Joseph Lombard, chair of the board of The Loyola School, offered a reflection on Fr. Watters’ decision and information on a search committee for his successor.

Fr. Watters opened The Loyola School in 2017 as a preschool, at first called the Loyola Early Learning Center. The school, which does not charge tuition and is supported by private donors, added a kindergarten in 2021 and is continuing to expand by one grade level each year. In 2025, it will reach full enrollment of about 200 boys and girls from Baltimore families in need. It will then comprise three preschool levels, a kindergarten and first through fourth grades.

The school, which accepts students without regard to religious affiliation, is also expanding physically. A $10 million project is underway to create a state-of-the-art elementary school facility from five East Madison Street townhouses across from St. Ignatius Catholic Church in the Mount Vernon area of Baltimore.

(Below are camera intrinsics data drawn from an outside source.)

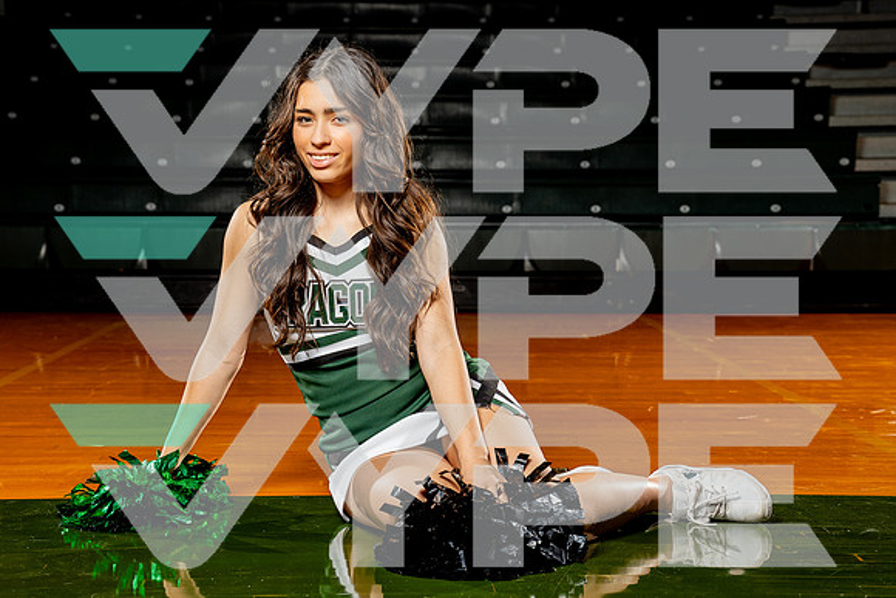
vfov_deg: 19.6
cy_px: 331
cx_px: 417
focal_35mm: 69
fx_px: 1726
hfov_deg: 29.1
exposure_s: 1/250
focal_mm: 61
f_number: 5.6
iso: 160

Fr. Watters also founded St. Ignatius Loyola Academy in 1993, originally located at St. Ignatius Church and now in Federal Hill. The tuition-free school serves 120 boys from ethnically and religiously diverse low-income families in grades five through eight.

Fr. Watters then led the creation of Cristo Rey Jesuit High School, which opened in 2007. It enrolls 350 girls and boys in grades 9 through 12 who could not otherwise afford a private high school. Cristo Rey combines a rigorous college preparatory academic program with corporate internships for each student.

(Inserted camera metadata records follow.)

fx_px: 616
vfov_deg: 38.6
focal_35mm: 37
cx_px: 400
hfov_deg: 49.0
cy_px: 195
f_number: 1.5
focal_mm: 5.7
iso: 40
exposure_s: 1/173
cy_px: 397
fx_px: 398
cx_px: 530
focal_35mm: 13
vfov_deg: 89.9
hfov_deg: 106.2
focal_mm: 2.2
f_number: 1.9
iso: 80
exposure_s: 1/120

Fr. Watters considers the three schools he started as a Jesuit educational ecosystem for Baltimore City.

Fr. Watters is originally from New Jersey and joined the Jesuits in 1952. Since then, he has taught at Loyola Blakefield in Towson; served two stints as pastor of St. Ignatius Church in Baltimore, where he still assists; and served as a top aide to the provincial of what was then the Maryland Province Jesuits. He also, among other assignments, served at Old St. Joseph’s Church in Philadelphia and helped lead the call for a coeducational boarding school in Nigeria, which was then founded by the New York Province and today has more than 800 students.

Fr. Watters will remain president of The Loyola School until a new one is elected and will then serve as president emeritus and as a trustee. He says he will continue to assist in fundraising and other ways needed. He is also a trustee at Cristo Rey and at Loyola Blakefield, as well as a trustee emeritus at St. Ignatius Loyola Academy.